OpenRefine is a powerful, free, open-source desktop tool for cleaning messy data. Think of it as a simple, yet powerful cousin to Microsoft Excel -- ideal for correcting inconsistencies, normalizing entries, and preparing large and unwieldy datasets for analysis.
This guide was created using OpenRefine version 3.9.3.
What is Messy Data?
Messy data is data (usually in the form of a spreadsheet) that is incomplete, inconsistent, or contains typos and mistakes. If you use and transfer spreadsheets in your work, you may have had the misfortune of downloading a spreadsheet that contains some of these errors:
- Irrelevant data - columns or rows containing data that is not useful or pertinent
- Mistakes - typos or incorrect values, which can lead to outliers or inaccurate analysis
- Inconsistent formatting - dates in various formats (January 1, 2001 vs. 1/1/01)

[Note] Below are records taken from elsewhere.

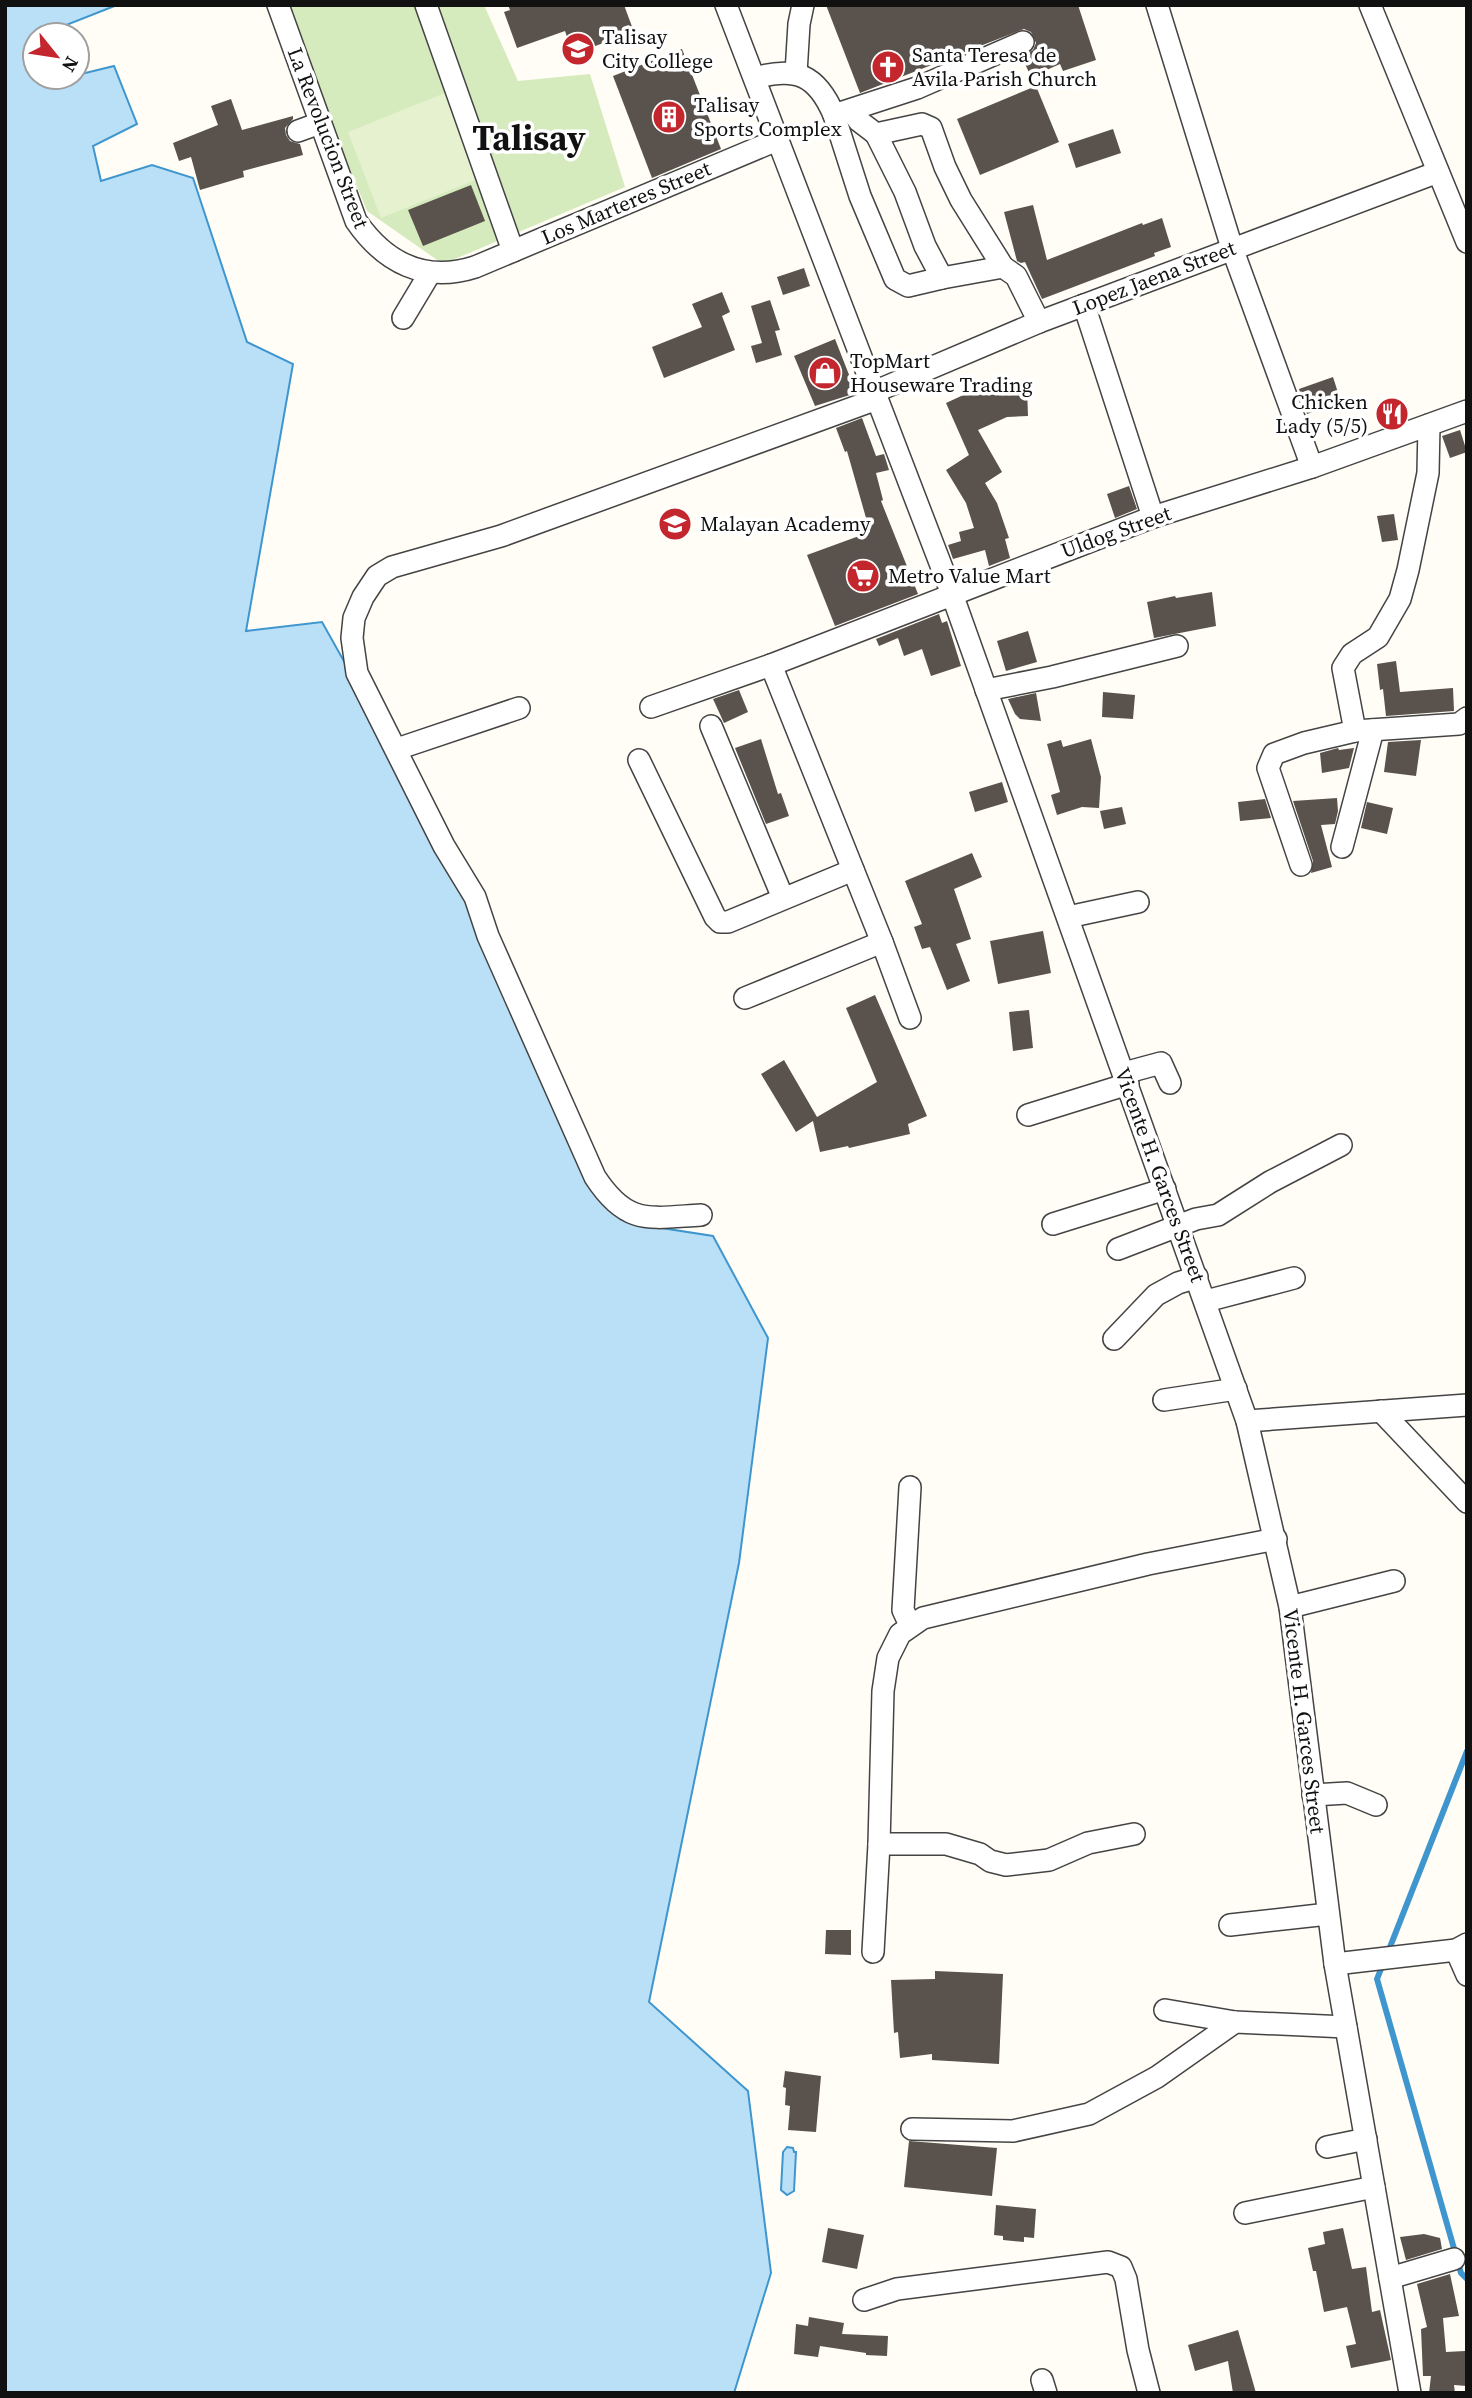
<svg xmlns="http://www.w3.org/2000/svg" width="1472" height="2398" font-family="'Source Serif 4',serif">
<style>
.green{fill:#d5ebbd}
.pitch{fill:#e6f2cf}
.water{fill:#b9e0f7;stroke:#3f96cf;stroke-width:2}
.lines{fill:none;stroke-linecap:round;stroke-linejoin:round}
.stream{stroke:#3f96cf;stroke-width:6}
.building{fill:#5a524d}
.minor-casing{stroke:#444;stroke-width:24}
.minor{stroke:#fff;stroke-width:21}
.labels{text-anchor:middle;stroke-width:7;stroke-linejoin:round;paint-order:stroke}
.poi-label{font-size:21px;fill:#111;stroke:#fff;text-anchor:start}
.street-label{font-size:21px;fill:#111;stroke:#fff}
.town-label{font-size:35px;font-weight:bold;fill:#111;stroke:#fff}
</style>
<rect width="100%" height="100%" fill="#fffdf5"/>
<path class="green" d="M283,5H484L518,81L590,74L625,187L443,264L367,211Z"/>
<path class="pitch" d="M445,93L478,179L381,218L348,132Z"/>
<g class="water">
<path d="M5,5H117L61,27L63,35H35V77H77V75L114,66L137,124L93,146L101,181L152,165L193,178L247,342L293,364L246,631L322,622L414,786L440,860L476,906L568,1124L636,1224L713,1236L768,1338L739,1563L649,2002L748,2091L771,2273L734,2393H5Z"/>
<path d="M787,2147L793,2148L794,2152H796L794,2191L787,2195L781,2190L783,2152Z"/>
</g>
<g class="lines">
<g class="stream">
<path d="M1390,1947L1467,1751"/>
<path d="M1383,1964L1377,1979L1461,2273L1467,2279"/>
</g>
</g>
<g class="building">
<path d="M508,5H624L634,32L573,54L565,31L517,48L504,12L510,10Z"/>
<path d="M826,5H1078L1096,60L1063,71L1060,64L1031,77L1022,57L1033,50L1036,43L1031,32L1024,29L860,93Z"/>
<path d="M682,49L721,149L652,178L613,76Z"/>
<path d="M1036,86L1059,142L980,175L957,119Z"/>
<path d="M231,99L242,130L293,116V119L285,128L286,135L290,141L300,144L303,155L243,171L244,177L200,190L191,157L179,161L173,143L218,125L211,106Z"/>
<path d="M1113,129L1121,153L1076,168L1068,144Z"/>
<path d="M471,185L485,221L423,246L408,210Z"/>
<path d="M1033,205L1047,260L1142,223L1143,225L1162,218L1171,247L1154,253L1155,256L1042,299L1025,262L1021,263L1017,261L1004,212Z"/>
<path d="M804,268L810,286L783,295L777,277Z"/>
<path d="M722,292L730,312L722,316L735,350L664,378L652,347L702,327L692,304Z"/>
<path d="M770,300L780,330L775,331L782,355L756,363L751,346L762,343L751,306Z"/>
<path d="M835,339L855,390L852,391L853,394L815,406L794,356Z"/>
<path d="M1333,377L1341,402L1307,414L1299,389Z"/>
<path d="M1016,382V388H1027L1028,416L1007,417L978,430L1002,472L985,483L997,503L1009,538L1005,539L1010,558L989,566L985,550L953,559L948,545L961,541L959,532L974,528L966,503L946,470L969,455L946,403L983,386Z"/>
<path d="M862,418L876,456L884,454L889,470L876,473L883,500L881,501L918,594L835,626L807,555L870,532L847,451L845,452L836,428Z"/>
<path d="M1460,430L1467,452L1450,458L1442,436Z"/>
<path d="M1129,486L1137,509L1115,518L1107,494Z"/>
<path d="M1394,514L1398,540L1382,542L1377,516Z"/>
<path d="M1212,592L1216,626L1154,638L1147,602L1175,596L1176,598Z"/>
<path d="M939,614L942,623L947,621L961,666L931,676L922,649L904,656L898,638L879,646L876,639Z"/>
<path d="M1028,631L1037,662L1006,671L997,641Z"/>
<path d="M1396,661L1400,692L1453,688L1454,711L1386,716L1383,689L1380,690L1377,664Z"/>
<path d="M739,690L748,712L724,723L713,699Z"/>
<path d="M1103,692L1135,695L1133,719L1102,717Z"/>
<path d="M1036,693L1041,721L1020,719L1015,714L1008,699Z"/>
<path d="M761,739L778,794L781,793L789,816L766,824L735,748Z"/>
<path d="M1091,739L1101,777L1099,808L1082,807L1057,815L1051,795L1060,792L1047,744L1061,740L1063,747Z"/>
<path d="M1421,740L1416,776L1384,772L1388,742Z"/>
<path d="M1338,748L1339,750L1354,748L1349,768L1322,773L1320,753Z"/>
<path d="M1002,782L1008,802L975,812L969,792Z"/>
<path d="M1337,798L1338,811L1335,824L1321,825L1332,867L1311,873L1313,861L1293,801Z"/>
<path d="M1265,799L1271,818L1240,821L1238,802Z"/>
<path d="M1367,802L1393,808L1387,834L1361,828Z"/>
<path d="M1122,807L1126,824L1104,829L1100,811Z"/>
<path d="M972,853L982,877L954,889L971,939L956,944L970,981L947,990L930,947L922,949L914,927L922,924L905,881Z"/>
<path d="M1043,931L1051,973L998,984L990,941Z"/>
<path d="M875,995L927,1116L908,1124L910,1134L849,1148L848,1146L820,1152L813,1121L796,1132L761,1074L784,1060L817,1117L877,1082L846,1008Z"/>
<path d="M1029,1010L1033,1048L1013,1051L1009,1012Z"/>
<path d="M826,1930H851V1955L825,1954Z"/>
<path d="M935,1971L1003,1974L999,2064L932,2060V2054L900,2058L898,2032L894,2033L891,1980L935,1979Z"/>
<path d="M785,2071L821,2076L816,2132L788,2130L790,2106L785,2105L786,2088L783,2087Z"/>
<path d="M909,2141L997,2148L992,2196L904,2187Z"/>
<path d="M996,2205L1036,2209L1034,2238L1024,2237V2242L1003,2240V2236L994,2235Z"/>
<path d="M828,2228L864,2235L857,2269L822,2262Z"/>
<path d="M1343,2228L1352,2269L1366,2267L1372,2312L1380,2310L1391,2360L1351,2368L1346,2346L1356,2344L1347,2307L1324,2312L1316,2271H1313L1308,2248L1325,2244L1323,2232Z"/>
<path d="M1424,2234L1440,2238L1442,2249L1406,2260L1400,2237Z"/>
<path d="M1450,2274L1459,2316L1443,2318L1446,2352L1465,2351L1467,2386L1454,2385L1455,2393H1429L1431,2376H1423L1421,2329L1427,2327L1417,2284Z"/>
<path d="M809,2317L844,2323L842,2334L888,2336L887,2356L866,2355V2353L820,2346L818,2357L794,2354L796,2324L808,2326Z"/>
<path d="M1238,2330L1256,2393H1233L1228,2361L1195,2371L1188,2345Z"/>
</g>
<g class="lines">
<defs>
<g id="minor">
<path d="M278,5L356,221C385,263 425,283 475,267L777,140"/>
<path d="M426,5L513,251"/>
<path d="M726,5L952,594L1247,1421L1290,1607L1335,1964L1410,2393"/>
<path d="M1157,5L1232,248L1312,467"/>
<path d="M1370,5L1467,242"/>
<path d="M796,73L799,24L803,5"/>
<path d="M755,78C796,66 817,75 834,115L917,88L1023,42"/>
<path d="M851,110L859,121L876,134L922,124L931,128L945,167L961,200L1003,267L942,278"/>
<path d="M834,115L860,196L895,279L908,286L942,278L925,246L905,192L876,134"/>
<path d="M298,131L320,123"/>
<path d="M1003,267L1016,276L1039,322"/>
<path d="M1084,305L1153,517"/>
<path d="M403,318L430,273"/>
<path d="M874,392L1039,322L1438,172"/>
<path d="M771,665L882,942L910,1018"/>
<path d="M986,690L1052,677L1177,646"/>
<path d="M651,707L771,665L1153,517L1312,467L1467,411"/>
<path d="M711,726L783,898"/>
<path d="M1355,731L1343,668L1352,654L1378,637L1400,599L1408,570L1428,473L1429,425"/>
<path d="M397,749L519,708"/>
<path d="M639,760L715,917L720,922H728L853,870"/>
<path d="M1342,847L1373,730"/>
<path d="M1301,865L1268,768L1274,754L1304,743L1355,731L1459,724L1467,718"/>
<path d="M1068,917L1138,902"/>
<path d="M745,998L882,942"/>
<path d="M1124,1073L1161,1063L1170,1083"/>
<path d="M1028,1115L1128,1084"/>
<path d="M701,1215C649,1218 627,1226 595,1177L488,936L475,897L444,846L357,673L352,638L354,618L363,597L377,576L392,567L501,536L877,399"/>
<path d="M1053,1224L1165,1189"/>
<path d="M1118,1249L1196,1219L1218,1215L1270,1182L1341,1145"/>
<path d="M1206,1301L1294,1278"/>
<path d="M1114,1339L1156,1295L1178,1283L1197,1277"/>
<path d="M1164,1400L1236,1389"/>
<path d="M1381,1411L1467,1502"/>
<path d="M1247,1421L1467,1405"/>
<path d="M910,1487L903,1610L910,1625"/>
<path d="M1290,1607L1394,1581"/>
<path d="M1313,1795L1347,1793L1376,1805"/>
<path d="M879,1844L883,1691L888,1658L900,1634L923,1618L1148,1564L1276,1539"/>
<path d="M1230,1925L1328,1914"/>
<path d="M1456,1950L1467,1975"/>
<path d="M873,1952L879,1844H946L980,1854L990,1861L1006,1865L1049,1860L1088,1843L1134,1834"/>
<path d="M1335,1964L1456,1950L1467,1944"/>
<path d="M1165,2010L1235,2022L1346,2027"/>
<path d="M912,2129L1013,2131L1089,2114L1157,2077L1235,2022"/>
<path d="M1327,2147L1366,2139"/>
<path d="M1245,2213L1374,2187"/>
<path d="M1390,2278L1454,2259"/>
<path d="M864,2300L897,2289L1108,2262L1121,2267L1126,2279L1138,2350L1149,2393"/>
<path d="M1042,2380L1046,2393"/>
</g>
</defs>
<use href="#minor" class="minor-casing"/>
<use href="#minor" class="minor"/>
</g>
<defs>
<symbol id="university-disc" viewBox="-11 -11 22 22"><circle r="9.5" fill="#c4262e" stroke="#fff"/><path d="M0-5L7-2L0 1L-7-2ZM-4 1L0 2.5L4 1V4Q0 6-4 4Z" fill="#fff"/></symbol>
<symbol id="church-disc" viewBox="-11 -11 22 22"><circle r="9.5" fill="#c4262e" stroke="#fff"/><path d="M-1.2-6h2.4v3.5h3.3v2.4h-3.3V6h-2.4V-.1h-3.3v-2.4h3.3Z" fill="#fff"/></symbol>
<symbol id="building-disc" viewBox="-11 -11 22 22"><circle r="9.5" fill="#c4262e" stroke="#fff"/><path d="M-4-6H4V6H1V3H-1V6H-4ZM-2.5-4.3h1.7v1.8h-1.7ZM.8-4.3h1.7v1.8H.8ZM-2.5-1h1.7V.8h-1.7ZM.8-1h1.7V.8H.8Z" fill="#fff"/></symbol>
<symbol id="shop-disc" viewBox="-11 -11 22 22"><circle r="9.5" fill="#c4262e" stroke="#fff"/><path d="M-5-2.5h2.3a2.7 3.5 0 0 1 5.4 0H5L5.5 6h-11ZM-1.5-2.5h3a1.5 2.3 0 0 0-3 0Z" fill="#fff"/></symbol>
<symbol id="restaurant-disc" viewBox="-11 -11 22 22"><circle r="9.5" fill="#c4262e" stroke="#fff"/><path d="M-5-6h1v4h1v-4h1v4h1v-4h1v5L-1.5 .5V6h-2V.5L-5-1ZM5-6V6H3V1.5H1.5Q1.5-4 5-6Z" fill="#fff"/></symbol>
<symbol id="school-disc" viewBox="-11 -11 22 22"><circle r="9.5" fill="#c4262e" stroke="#fff"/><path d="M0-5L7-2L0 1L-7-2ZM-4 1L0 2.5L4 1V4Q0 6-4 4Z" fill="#fff"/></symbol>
<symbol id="supermarket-disc" viewBox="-11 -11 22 22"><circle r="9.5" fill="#c4262e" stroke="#fff"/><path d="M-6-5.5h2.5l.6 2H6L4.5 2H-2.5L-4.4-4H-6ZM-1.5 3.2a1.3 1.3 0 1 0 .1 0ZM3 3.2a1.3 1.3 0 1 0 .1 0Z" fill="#fff"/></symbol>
</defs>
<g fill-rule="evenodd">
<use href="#university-disc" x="559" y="30" width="38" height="38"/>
<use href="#church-disc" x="869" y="48" width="38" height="38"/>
<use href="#building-disc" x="650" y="98" width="38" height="38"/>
<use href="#shop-disc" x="806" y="354" width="38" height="38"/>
<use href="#restaurant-disc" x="1373" y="395" width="38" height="38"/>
<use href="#school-disc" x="656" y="505" width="38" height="38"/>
<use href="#supermarket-disc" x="844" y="557" width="38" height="38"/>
</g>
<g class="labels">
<g class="poi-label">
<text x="602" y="44">Talisay<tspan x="602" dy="24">City College</tspan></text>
<text x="912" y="62">Santa Teresa de<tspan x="912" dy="24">Avila Parish Church</tspan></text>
<text x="694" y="112">Talisay<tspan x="694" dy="24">Sports Complex</tspan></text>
<text x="850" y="368">TopMart<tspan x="850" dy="24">Houseware Trading</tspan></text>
<text x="1368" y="409" text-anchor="end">Chicken<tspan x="1368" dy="24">Lady (5/5)</tspan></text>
<text x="700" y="531">Malayan Academy</text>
<text x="888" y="583">Metro Value Mart</text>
</g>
<g class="street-label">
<text transform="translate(328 138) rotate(69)" y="7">La Revolucion Street</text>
<text transform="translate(626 203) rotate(-23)" y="7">Los Marteres Street</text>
<text transform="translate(1154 278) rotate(-21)" y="7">Lopez Jaena Street</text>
<text transform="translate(1116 532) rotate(-20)" y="7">Uldog Street</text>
<text transform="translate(1160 1175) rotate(70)" y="7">Vicente H. Garces Street</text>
<text transform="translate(1304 1721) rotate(83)" y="7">Vicente H. Garces Street</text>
</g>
<g class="town-label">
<text x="529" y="150">Talisay</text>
</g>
</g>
<rect width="1472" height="2398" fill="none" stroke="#111111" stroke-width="14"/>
<g transform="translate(56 56) rotate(120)"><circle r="33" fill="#ffffff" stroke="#a0a0a0" stroke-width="2"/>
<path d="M0-5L12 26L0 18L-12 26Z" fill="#c4262e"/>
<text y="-10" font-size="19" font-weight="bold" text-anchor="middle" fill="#111111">N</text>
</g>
</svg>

- Missing values - blank or null cells
Messy data can undermine the integrity of your records, make your methods difficult to replicate, obscure trends, and make your data non-compliant with regulatory requirements and standards.
What Does it Mean to "Clean" Data?
Data Cleaning is the process of replacing, modifying, organizing, and correcting corrupted or inaccurate records in a dataset or spreadsheet. This process ensures that records are consistent and prepared for further analysis such as data visualization, inclusion in research, or general record-keeping. Every organization and individual benefits from clean and reliable data.
What Can You Do with OpenRefine?
OpenRefine is used to explore, clean, and link large sets of data. It can help you:
- Get an overview of a large dataset
- Split data into more granular categories
- Fix inconsistent categories or formats in a spreadsheet
- Remove duplicate records from survey results
- Clean author names from an exported citation list
- Reconcile with external sources
- Export clean data to spreadsheets or databases
Why Not Just Use Excel?
Depending on the size of the sheet and number of rows, the time to manually search and correct errors would be costly and tedious. To organize the data in Excel would require various formulas and possibly VBA code. OpenRefine offers deeper, more user-friendly functions in dropdown menus to accomplish the same organization.